As for the problem of feral cats, O’Connor says that many of them actually belong to people who treat them as outdoor cats and just let them roam around. But the story is even worse than that. O’Connor adds that some mainlanders bring their cats to barrier islands to let them go and abandon them.
Feral cats are regarded as invasive species because they kill so much local wildlife; not only the little beach mice, but also many birds, amphibians and reptiles such as lizards and skinks. Limited space on islands can aggravate the feral cat problem, especially when local wildlife are without predators. Domesticated cats are implicated in numerous animal extinctions, animal scientist Susanna Kitts-Morgan has found, including contributing to global extinctions of some bird species on islands.

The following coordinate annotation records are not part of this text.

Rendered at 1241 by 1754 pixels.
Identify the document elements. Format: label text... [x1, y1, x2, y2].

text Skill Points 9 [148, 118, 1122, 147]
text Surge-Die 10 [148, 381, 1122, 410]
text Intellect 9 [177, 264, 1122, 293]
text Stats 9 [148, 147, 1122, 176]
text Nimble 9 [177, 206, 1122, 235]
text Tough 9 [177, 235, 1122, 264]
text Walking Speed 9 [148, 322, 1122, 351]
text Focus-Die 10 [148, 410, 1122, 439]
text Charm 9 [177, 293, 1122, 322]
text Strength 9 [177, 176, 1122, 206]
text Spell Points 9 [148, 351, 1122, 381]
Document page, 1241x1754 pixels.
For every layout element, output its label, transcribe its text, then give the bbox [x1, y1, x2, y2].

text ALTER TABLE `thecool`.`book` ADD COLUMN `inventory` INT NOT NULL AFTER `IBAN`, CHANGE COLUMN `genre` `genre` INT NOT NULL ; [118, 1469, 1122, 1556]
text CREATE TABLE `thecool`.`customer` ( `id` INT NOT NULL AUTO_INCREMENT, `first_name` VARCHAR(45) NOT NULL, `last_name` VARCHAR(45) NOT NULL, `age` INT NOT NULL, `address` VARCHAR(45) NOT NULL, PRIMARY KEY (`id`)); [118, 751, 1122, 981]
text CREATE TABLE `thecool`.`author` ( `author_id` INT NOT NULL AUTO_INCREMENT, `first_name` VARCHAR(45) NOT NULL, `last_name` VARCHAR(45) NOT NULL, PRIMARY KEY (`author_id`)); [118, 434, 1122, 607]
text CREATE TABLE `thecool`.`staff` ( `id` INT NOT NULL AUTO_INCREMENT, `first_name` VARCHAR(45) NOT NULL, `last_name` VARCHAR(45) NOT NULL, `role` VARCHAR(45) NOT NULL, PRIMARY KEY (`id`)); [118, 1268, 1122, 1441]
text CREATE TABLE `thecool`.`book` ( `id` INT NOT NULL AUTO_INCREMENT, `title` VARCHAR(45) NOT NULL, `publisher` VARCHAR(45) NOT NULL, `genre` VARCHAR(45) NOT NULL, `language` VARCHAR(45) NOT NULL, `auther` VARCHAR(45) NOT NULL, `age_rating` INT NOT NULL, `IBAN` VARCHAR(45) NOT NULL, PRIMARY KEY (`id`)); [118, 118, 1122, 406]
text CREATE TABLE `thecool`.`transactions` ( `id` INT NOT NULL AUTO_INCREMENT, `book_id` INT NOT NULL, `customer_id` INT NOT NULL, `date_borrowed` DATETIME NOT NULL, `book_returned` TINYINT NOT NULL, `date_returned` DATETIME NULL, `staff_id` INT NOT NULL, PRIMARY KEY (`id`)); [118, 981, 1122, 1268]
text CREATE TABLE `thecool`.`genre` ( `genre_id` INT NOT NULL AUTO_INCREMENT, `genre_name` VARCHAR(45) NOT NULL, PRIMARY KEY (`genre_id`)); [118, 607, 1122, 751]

Living ethically with animal neighbors
It can be overwhelming to think of what one individual can do to help stem climate change. But there are plenty of ways that one person or family can make a difference to protect wild animal neighbors. One simple and easy fix is to keep cats and other pets inside, and take unwanted pets to an animal shelter instead of dumping them. This not only protects small animals from predation by cats, but protects those same cats from predation by bigger animals like coyotes.
When it comes to animals that people aren’t so keen to have around, like snakes and coyotes, there are programs available to learn how to live peacefully with these creatures. O’Connor says aptly named programs like Living with Snakes and Living with Coyotes teach about these animals, their history, what they like, and what they don’t like so people can learn how to keep them at bay.
Such solutions can help human islanders steer clear of animal islanders while not disturbing the landscape or hurting any species. Despite some pushback, O’Connor says, many people come to realize how important it is to live in peace with animal neighbors. “I’m finding more and more of them are learning how to do that.”